Dari titik pusar Kutub Utara ke garis ekuator, terbentang suhu ekstrem antara -40 sampai +40 derajat celsius. Semakin tinggi suhu udara, semakin banyak uap air terkandung di dalamnya. Pada suhu + 40 derajat celsius, kandungan uap airnya 470 kali lebih besar dibandingkan dengan udara bersuhu -40 derajat. Kenaikan kelembapan udara itu adalah akibat langsung dari pemanasan global.

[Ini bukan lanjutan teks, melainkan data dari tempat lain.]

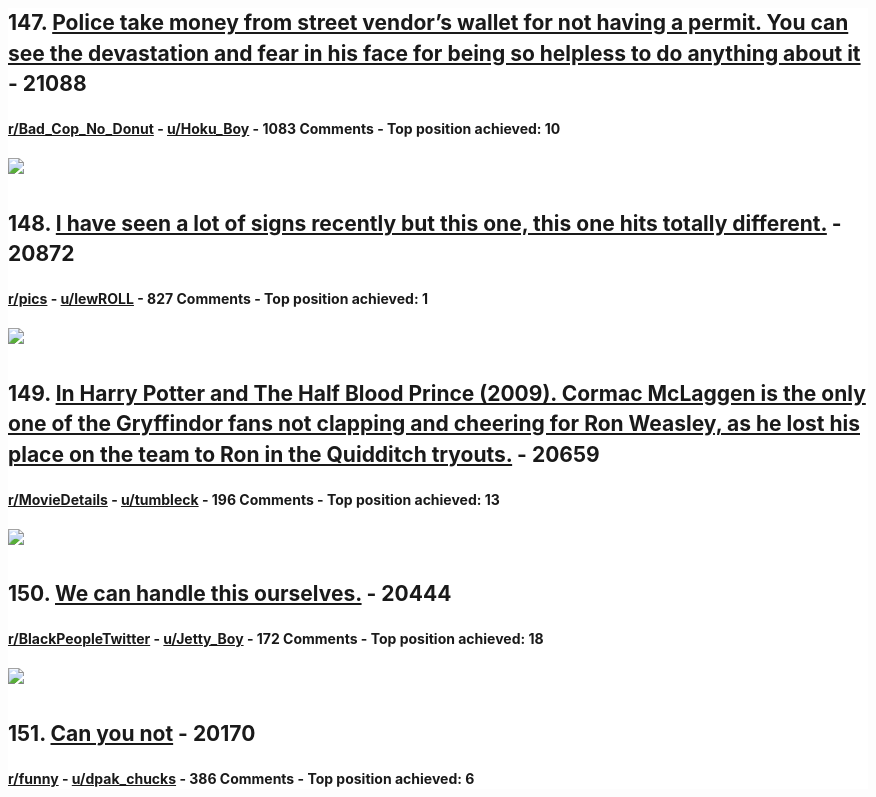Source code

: ## 147. [Police take money from street vendor’s wallet for not having a permit. You can see the devastation and fear in his face for being so helpless to do anything about it](http://reddit.com/r/Bad_Cop_No_Donut/comments/h7pxjm/police_take_money_from_street_vendors_wallet_for/) - 21088
#### [r/Bad_Cop_No_Donut](http://reddit.com/r/Bad_Cop_No_Donut) - [u/Hoku_Boy](http://reddit.com/u/Hoku_Boy) - 1083 Comments - Top position achieved: 10

<a href="https://v.redd.it/icrcl9wayh451"><img src="https://b.thumbs.redditmedia.com/91qPVBlK00ORxot-BIfNZJnhl4nfQSmp3RLkiST3UrY.jpg"></img></a>

## 148. [I have seen a lot of signs recently but this one, this one hits totally different.](http://reddit.com/r/pics/comments/h7hipf/i_have_seen_a_lot_of_signs_recently_but_this_one/) - 20872
#### [r/pics](http://reddit.com/r/pics) - [u/lewROLL](http://reddit.com/u/lewROLL) - 827 Comments - Top position achieved: 1

<a href="https://i.redd.it/9jgacqe97g451.jpg"><img src="https://b.thumbs.redditmedia.com/cps8iwdJp-UIljzhstTW_4mV2bBW5XezJxdKPNqL3do.jpg"></img></a>

## 149. [In Harry Potter and The Half Blood Prince (2009). Cormac McLaggen is the only one of the Gryffindor fans not clapping and cheering for Ron Weasley, as he lost his place on the team to Ron in the Quidditch tryouts.](http://reddit.com/r/MovieDetails/comments/h7ukz0/in_harry_potter_and_the_half_blood_prince_2009/) - 20659
#### [r/MovieDetails](http://reddit.com/r/MovieDetails) - [u/tumbleck](http://reddit.com/u/tumbleck) - 196 Comments - Top position achieved: 13

<a href="https://i.redd.it/2f4ldus72k451.jpg"><img src="https://b.thumbs.redditmedia.com/eO1ZyIKgEXaOc2gJsNJI2_MUGlTUmfmy033hf0iG_Fk.jpg"></img></a>

## 150. [We can handle this ourselves.](http://reddit.com/r/BlackPeopleTwitter/comments/h7iddn/we_can_handle_this_ourselves/) - 20444
#### [r/BlackPeopleTwitter](http://reddit.com/r/BlackPeopleTwitter) - [u/Jetty_Boy](http://reddit.com/u/Jetty_Boy) - 172 Comments - Top position achieved: 18

<a href="https://i.redd.it/gl0xx6q1kg451.png"><img src="https://b.thumbs.redditmedia.com/iaOXOeFzfzSKzL6TdOWfEzY4TUA7llvVA3ILzWVT6xA.jpg"></img></a>

## 151. [Can you not](http://reddit.com/r/funny/comments/h7jzg2/can_you_not/) - 20170
#### [r/funny](http://reddit.com/r/funny) - [u/dpak_chucks](http://reddit.com/u/dpak_chucks) - 386 Comments - Top position achieved: 6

Para ahli kesehatan berkepentingan terhadap masalah ini. Pemanasan global yang kini hadir diiringi perubahan iklim secara nyata telah meningkatkan risiko berbagai penyakit. Keprihatinan itu terungkap dalam pertemuan Masyarakat Mikrobiologi Amerika Serikat, September lalu. Infeksi virus, bakteri, jamur, dan kuman pembawa penyakit lainnya diperkirakan akan makin merajalela.

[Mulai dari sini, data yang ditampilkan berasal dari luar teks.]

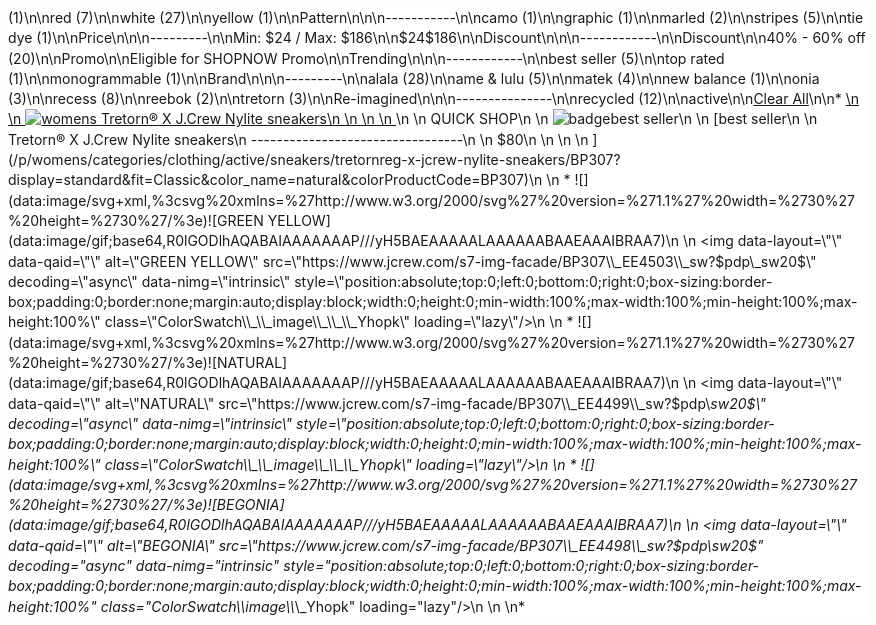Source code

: (1)\n\n[](/all/womens/categories/clothing?sub-categories=womens-shopall-active&crawl=no&l_color=root-red)red (7)\n\n[](/all/womens/categories/clothing?sub-categories=womens-shopall-active&crawl=no&l_color=root-white)white (27)\n\n[](/all/womens/categories/clothing?sub-categories=womens-shopall-active&crawl=no&l_color=root-yellow)yellow (1)\n\nPattern\n\n\n-----------\n\n[](/all/womens/categories/clothing?sub-categories=womens-shopall-active&crawl=no&l_pattern=root-camo)camo (1)\n\n[](/all/womens/categories/clothing?sub-categories=womens-shopall-active&crawl=no&l_pattern=root-graphic)graphic (1)\n\n[](/all/womens/categories/clothing?sub-categories=womens-shopall-active&crawl=no&l_pattern=root-marled)marled (2)\n\n[](/all/womens/categories/clothing?sub-categories=womens-shopall-active&crawl=no&l_pattern=root-stripes)stripes (5)\n\n[](/all/womens/categories/clothing?sub-categories=womens-shopall-active&crawl=no&l_pattern=root-tie-dye)tie dye (1)\n\nPrice\n\n\n---------\n\nMin: $24 / Max: $186\n\n$24$186\n\nDiscount\n\n\n------------\n\nDiscount\n\n[](/all/womens/categories/clothing?sub-categories=womens-shopall-active&crawl=no&discount=40to60Off)40% - 60% off (20)\n\nPromo\n\n[](/all/womens/categories/clothing?sub-categories=womens-shopall-active&crawl=no&pmid=msg-30-off-full-price%2Cmsg-pam-promo%2Cmsg-30-off-sale~SHOPNOW)Eligible for SHOPNOW Promo\n\nTrending\n\n\n------------\n\n[](/all/womens/categories/clothing?sub-categories=womens-shopall-active&crawl=no&trending=bestSeller)best seller (5)\n\n[](/all/womens/categories/clothing?sub-categories=womens-shopall-active&crawl=no&trending=topRated)top rated (1)\n\n[](/all/womens/categories/clothing?sub-categories=womens-shopall-active&crawl=no&trending=monogrammable)monogrammable (1)\n\nBrand\n\n\n---------\n\n[](/all/womens/categories/clothing?sub-categories=womens-shopall-active&brand=ALALA&crawl=no)alala (28)\n\n[](/all/womens/categories/clothing?sub-categories=womens-shopall-active&brand=AME%20%26%20LULU&crawl=no)ame & lulu (5)\n\n[](/all/womens/categories/clothing?sub-categories=womens-shopall-active&brand=MATEK&crawl=no)matek (4)\n\n[](/all/womens/categories/clothing?sub-categories=womens-shopall-active&brand=NEW%20BALANCE&crawl=no)new balance (1)\n\n[](/all/womens/categories/clothing?sub-categories=womens-shopall-active&brand=ONIA&crawl=no)onia (3)\n\n[](/all/womens/categories/clothing?sub-categories=womens-shopall-active&brand=RECESS&crawl=no)recess (8)\n\n[](/all/womens/categories/clothing?sub-categories=womens-shopall-active&brand=REEBOK&crawl=no)reebok (2)\n\n[](/all/womens/categories/clothing?sub-categories=womens-shopall-active&brand=TRETORN&crawl=no)tretorn (3)\n\nRe-imagined\n\n\n---------------\n\n[](/all/womens/categories/clothing?sub-categories=womens-shopall-active&clothing=Recycled&crawl=no)recycled (12)\n\nactive[](/all/womens/categories/clothing?crawl=no)\n\n[Clear All](/all/womens/categories/clothing?crawl=no)\n\n*   [\n    \n    ![womens Tretorn&reg; X J.Crew Nylite sneakers](https://www.jcrew.com/s7-img-facade/BP307_EE4499?hei=640&crop=0,0,512,0)\n    \n    \n    \n    ](/p/womens/categories/clothing/active/sneakers/tretornreg-x-jcrew-nylite-sneakers/BP307?display=standard&fit=Classic&color_name=natural&colorProductCode=BP307)\n    \n    QUICK SHOP\n    \n    ![badge](https://www.jcrew.com/s7-img-facade/TS)best seller\n    \n    [best seller\n    \n    Tretorn® X J.Crew Nylite sneakers\n    ---------------------------------\n    \n    $80\n    \n    \n    \n    ](/p/womens/categories/clothing/active/sneakers/tretornreg-x-jcrew-nylite-sneakers/BP307?display=standard&fit=Classic&color_name=natural&colorProductCode=BP307)\n    \n    *   ![](data:image/svg+xml,%3csvg%20xmlns=%27http://www.w3.org/2000/svg%27%20version=%271.1%27%20width=%2730%27%20height=%2730%27/%3e)![GREEN YELLOW](data:image/gif;base64,R0lGODlhAQABAIAAAAAAAP///yH5BAEAAAAALAAAAAABAAEAAAIBRAA7)\n        \n        <img data-layout=\"\" data-qaid=\"\" alt=\"GREEN YELLOW\" src=\"https://www.jcrew.com/s7-img-facade/BP307\\_EE4503\\_sw?$pdp\\_sw20$\" decoding=\"async\" data-nimg=\"intrinsic\" style=\"position:absolute;top:0;left:0;bottom:0;right:0;box-sizing:border-box;padding:0;border:none;margin:auto;display:block;width:0;height:0;min-width:100%;max-width:100%;min-height:100%;max-height:100%\" class=\"ColorSwatch\\_\\_image\\_\\_\\_Yhopk\" loading=\"lazy\"/>\n        \n    *   ![](data:image/svg+xml,%3csvg%20xmlns=%27http://www.w3.org/2000/svg%27%20version=%271.1%27%20width=%2730%27%20height=%2730%27/%3e)![NATURAL](data:image/gif;base64,R0lGODlhAQABAIAAAAAAAP///yH5BAEAAAAALAAAAAABAAEAAAIBRAA7)\n        \n        <img data-layout=\"\" data-qaid=\"\" alt=\"NATURAL\" src=\"https://www.jcrew.com/s7-img-facade/BP307\\_EE4499\\_sw?$pdp\\_sw20$\" decoding=\"async\" data-nimg=\"intrinsic\" style=\"position:absolute;top:0;left:0;bottom:0;right:0;box-sizing:border-box;padding:0;border:none;margin:auto;display:block;width:0;height:0;min-width:100%;max-width:100%;min-height:100%;max-height:100%\" class=\"ColorSwatch\\_\\_image\\_\\_\\_Yhopk\" loading=\"lazy\"/>\n        \n    *   ![](data:image/svg+xml,%3csvg%20xmlns=%27http://www.w3.org/2000/svg%27%20version=%271.1%27%20width=%2730%27%20height=%2730%27/%3e)![BEGONIA](data:image/gif;base64,R0lGODlhAQABAIAAAAAAAP///yH5BAEAAAAALAAAAAABAAEAAAIBRAA7)\n        \n        <img data-layout=\"\" data-qaid=\"\" alt=\"BEGONIA\" src=\"https://www.jcrew.com/s7-img-facade/BP307\\_EE4498\\_sw?$pdp\\_sw20$\" decoding=\"async\" data-nimg=\"intrinsic\" style=\"position:absolute;top:0;left:0;bottom:0;right:0;box-sizing:border-box;padding:0;border:none;margin:auto;display:block;width:0;height:0;min-width:100%;max-width:100%;min-height:100%;max-height:100%\" class=\"ColorSwatch\\_\\_image\\_\\_\\_Yhopk\" loading=\"lazy\"/>\n        \n    \n*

Ancaman itu sudah mulai berjangkit satu dasawarsa terakhir. "Tahun-tahun sebelumnya kita mungkin tidak pernah membahas topik ini," kata Prof. Anthony McMichael, epidemiolog Universitas Canberra, Australia, yang memimpin diskusi simposium bertajuk "Dampak Perubahan Iklim Terhadap Kesehatan Manusia" itu. Influenza yang dahulu hanya muncul di musim dingin (di daerah empat musim) atau musim hujan (tropis) kini menyerang di semua musim. Menurutnya, pemanasan global menyumbang hingga 5 juta tambahan pasien setiap tahunnya.

Paradoks Korban Banjir

Pemanasan global membuat penumpukan uap air di udara semakin besar. Awan hujan lebih mudah terbentuk. Sejumlah tempat akan menerima hujan lebih banyak dan lebih deras. Tapi, sejumlah tempat lainnya akan lebih kering. Indonesia cenderung masuk ke katagori pertama.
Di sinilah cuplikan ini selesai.